絶対最大定格に対しては、十分なマージン(余裕)をもって設計する必要があります。
『推奨動作範囲(Recommended Operating Conditions)』とは
「正常に動作することが保証された範囲」を意味し、これを超えると部品の性能が引き出せず、誤動作に至ります。
推奨動作定格に対してマージン(余裕)をとるかどうかは、設計するシステムに要求される信頼性によって異なります。
『絶対最大定格』と『推奨動作範囲』の違い
『絶対最大定格』と『推奨動作範囲』の違いは、超えたときに破損に至るか否か、です。
『推奨動作範囲』を超える環境では、部品の正常動作が保証されなくなりますが、一方で『絶対最大定格』を超えなければ、破損に至ることはありません。
『絶対最大定格』と『推奨動作範囲』の関係を下図に示します。
電気的特性
『電気的特性』は『絶対最大定格』や『推奨動作範囲』と同じように各パラメータがデータシート上で羅列されているため混同されがちですが、これらとは似て非なるものです。

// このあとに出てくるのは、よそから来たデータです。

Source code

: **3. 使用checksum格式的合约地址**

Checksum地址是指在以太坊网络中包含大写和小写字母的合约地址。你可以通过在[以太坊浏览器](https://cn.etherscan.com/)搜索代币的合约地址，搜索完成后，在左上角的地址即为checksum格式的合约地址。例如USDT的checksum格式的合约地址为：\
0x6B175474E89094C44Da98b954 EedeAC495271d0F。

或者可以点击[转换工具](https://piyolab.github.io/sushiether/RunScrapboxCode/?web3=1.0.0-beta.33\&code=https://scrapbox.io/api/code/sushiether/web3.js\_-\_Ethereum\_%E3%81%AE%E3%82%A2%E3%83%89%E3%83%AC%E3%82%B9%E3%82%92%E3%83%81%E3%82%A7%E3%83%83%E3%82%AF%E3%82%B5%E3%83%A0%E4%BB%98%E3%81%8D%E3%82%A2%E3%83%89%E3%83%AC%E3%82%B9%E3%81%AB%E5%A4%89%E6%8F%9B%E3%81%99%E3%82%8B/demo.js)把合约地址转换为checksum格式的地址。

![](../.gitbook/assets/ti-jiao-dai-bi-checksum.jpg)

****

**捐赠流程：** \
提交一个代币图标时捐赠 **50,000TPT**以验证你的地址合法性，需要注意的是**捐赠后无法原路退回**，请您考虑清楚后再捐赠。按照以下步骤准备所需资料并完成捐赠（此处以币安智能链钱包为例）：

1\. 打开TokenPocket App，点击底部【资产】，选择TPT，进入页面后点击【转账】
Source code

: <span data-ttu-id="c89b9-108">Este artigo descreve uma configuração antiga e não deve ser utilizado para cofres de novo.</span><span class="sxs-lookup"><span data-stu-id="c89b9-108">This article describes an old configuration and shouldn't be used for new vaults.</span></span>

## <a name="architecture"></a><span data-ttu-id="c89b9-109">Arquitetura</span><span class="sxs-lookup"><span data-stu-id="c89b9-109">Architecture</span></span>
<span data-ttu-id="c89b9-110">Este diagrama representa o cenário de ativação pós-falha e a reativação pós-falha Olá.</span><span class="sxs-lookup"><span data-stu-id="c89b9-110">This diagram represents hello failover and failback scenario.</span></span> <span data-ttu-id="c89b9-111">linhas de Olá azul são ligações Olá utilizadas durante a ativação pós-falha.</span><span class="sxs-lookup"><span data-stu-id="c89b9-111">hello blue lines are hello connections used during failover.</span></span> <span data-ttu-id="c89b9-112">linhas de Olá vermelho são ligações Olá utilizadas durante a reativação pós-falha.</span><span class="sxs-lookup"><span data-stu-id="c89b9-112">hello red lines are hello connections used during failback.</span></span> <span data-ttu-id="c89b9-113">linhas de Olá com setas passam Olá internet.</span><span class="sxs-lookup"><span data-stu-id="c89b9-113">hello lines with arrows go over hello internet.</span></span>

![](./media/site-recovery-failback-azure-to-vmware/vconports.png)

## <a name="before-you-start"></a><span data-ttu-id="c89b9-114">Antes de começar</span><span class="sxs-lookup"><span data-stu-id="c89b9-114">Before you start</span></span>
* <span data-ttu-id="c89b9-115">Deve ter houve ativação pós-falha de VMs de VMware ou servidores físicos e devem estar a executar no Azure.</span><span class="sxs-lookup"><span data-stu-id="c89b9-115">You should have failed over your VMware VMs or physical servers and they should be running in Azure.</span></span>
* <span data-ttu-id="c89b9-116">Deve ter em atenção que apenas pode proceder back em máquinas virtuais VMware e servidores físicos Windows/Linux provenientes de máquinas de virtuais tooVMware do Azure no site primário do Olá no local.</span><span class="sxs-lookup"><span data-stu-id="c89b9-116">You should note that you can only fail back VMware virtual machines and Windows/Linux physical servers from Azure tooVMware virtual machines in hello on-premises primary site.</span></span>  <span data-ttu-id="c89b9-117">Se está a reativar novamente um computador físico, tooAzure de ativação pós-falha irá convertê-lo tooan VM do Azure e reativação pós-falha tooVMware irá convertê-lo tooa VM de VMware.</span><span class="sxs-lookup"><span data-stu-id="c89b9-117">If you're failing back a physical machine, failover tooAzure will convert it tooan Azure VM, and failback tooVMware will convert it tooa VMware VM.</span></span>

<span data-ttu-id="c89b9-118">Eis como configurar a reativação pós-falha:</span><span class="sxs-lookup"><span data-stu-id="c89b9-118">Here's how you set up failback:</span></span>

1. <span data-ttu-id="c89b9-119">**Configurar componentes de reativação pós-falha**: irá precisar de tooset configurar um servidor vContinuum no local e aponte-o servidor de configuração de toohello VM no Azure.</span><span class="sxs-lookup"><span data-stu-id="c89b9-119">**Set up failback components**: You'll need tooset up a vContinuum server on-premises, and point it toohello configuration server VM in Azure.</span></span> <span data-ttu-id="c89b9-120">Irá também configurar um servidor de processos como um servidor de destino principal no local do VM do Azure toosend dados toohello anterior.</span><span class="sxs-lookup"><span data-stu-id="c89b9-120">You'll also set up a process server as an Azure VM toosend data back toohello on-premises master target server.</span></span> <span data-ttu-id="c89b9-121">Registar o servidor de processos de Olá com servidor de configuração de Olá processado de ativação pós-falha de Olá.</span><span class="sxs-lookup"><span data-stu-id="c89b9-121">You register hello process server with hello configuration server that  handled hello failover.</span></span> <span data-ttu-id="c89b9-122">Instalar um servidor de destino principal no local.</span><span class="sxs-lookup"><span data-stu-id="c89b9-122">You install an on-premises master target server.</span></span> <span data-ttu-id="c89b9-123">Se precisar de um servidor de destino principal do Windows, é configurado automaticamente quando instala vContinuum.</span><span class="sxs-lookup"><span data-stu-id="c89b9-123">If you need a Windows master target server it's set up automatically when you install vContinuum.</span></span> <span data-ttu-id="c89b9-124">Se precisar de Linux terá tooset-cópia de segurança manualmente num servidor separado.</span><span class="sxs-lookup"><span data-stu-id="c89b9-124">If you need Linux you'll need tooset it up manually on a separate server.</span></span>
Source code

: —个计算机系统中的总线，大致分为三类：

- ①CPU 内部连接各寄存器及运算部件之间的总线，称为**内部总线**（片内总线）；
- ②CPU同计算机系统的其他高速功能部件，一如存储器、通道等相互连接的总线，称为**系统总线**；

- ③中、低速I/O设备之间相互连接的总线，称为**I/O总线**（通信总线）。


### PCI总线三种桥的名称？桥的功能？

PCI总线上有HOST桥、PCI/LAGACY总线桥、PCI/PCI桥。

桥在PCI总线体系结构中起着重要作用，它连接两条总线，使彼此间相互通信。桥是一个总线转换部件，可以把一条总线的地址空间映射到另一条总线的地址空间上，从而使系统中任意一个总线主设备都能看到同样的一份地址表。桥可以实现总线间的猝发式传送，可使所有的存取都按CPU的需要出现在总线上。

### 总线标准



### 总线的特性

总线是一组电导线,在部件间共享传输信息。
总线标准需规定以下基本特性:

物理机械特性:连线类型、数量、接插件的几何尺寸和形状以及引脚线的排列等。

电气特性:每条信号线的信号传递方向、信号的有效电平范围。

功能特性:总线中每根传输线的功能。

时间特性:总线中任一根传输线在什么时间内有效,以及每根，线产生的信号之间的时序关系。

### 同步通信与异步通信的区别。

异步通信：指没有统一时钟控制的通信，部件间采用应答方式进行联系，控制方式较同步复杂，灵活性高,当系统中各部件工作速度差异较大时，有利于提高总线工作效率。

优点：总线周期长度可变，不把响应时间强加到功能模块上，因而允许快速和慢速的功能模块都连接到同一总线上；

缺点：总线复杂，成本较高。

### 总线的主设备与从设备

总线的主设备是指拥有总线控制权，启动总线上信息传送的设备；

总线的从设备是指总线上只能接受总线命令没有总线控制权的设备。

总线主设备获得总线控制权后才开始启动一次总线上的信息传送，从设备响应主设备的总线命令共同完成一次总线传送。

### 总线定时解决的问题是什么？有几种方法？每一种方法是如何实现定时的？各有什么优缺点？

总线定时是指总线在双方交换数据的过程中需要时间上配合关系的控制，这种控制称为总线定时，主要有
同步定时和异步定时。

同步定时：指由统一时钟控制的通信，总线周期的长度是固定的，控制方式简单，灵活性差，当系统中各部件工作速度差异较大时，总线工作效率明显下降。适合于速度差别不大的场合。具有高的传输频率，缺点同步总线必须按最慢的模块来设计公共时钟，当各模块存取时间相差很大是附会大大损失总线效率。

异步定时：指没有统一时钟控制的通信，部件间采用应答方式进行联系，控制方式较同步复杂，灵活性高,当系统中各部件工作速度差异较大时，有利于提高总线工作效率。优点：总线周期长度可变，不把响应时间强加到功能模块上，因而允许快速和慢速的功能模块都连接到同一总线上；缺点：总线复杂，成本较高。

『電気的特性(Electrical Characteristics)』とは
「部品自身の性能・仕様を定義」したパラメータです。
例えば、その部品の消費電力、外部入力電圧に対する論理閾値、などがあります。
電気的特性は、『DC特性(DC Characteristics)』や『AC特性(DC Characteristics)』に分別されることがあります。
DC特性(DC Characteristics)
『DC特性』は、その名の通り「直流特性」を意味します。
オシロスコープで測定する場合の”縦軸”に関する特性と考えると、分かりやすいかもしれません。
「電流値」、「電圧値」、等が『DC特性』にあたります。
AC特性(AC Characteristics)
『AC特性』は、「交流特性」を意味し、アナログ回路の周波数応答特性が元となっていますが、昨今ではデジタル回路における、「タイミング特性」を意味します。
オシロスコープで測定する場合の”横軸(時間軸)”に関する特性と考えると、分かりやすいかもしれません。
「立ち上がり/立ち下がり時間」、「セットアップ時間」、「ホールド時間」、等が『AC特性』にあたります。
『絶対最大定格』、『推奨動作定格』と『電気的特性』の違い
『絶対最大定格』や『推奨動作範囲』と『電気的特性』との違いをすごく簡単に言うと、以下のイメージです。
『絶対最大定格』『推奨動作定格』 : ”この部品は「・・・」の条件で使用すること“
『電気的特性』 : ”この部品の性能・仕様は「・・・」です“
「・・・」の部分が各部品のデータシート上で具体的なパラメータとして表記されます。
設計例
電源ICで生成した電源をロジックICへ供給する例を考えます。
1)”電源ICが出力する電圧”が、2)”ロジックICの電源に要求される仕様”を満足するか?確認する必要があります。
1)電源ICが出力する電圧は、電源ICの「性能・仕様」ですので、電源ICのデータシートに『電気的特性』として、その出力電圧範囲が記載されています。
2)ロジックICの電源に要求される仕様は、ロジックICへ印加可能な電源電圧、つまりロジックICの「使用条件」ですので、ロジックICのデータシートに『絶対最大定格』または『推奨動作範囲』として規定されています。
このように、1)で確認した電圧範囲が、2)で確認した電圧範囲に収まっていることを確認します。
まとめ
『絶対最大定格』、『推奨動作範囲』、『電気的特性』の意味は、知ってしまえばその言葉通りであり、何も違和感はありませんが、慣れない内は混同することもあると思います。
下表に、本記事の内容をまとめます。
項目 | 説明 | 違反した場合 | パラメータの例 |
絶対最大定格 | デバイスの(外的)環境・条件を定義 | 部品が破損する | 電源電圧 入力電圧 周囲温度 |
推奨動作範囲 | 同上 | 電気的特性が保証されない | 同上 |
電気的特性 | デバイスの性能・仕様を定義 | - | 消費電力 入力論理閾値 |
今後、個別部品に対し、データシートに記載される『絶対最大定格』、『推奨動作範囲』、『電気的特性』の具体的なパラメータを説明していく予定です。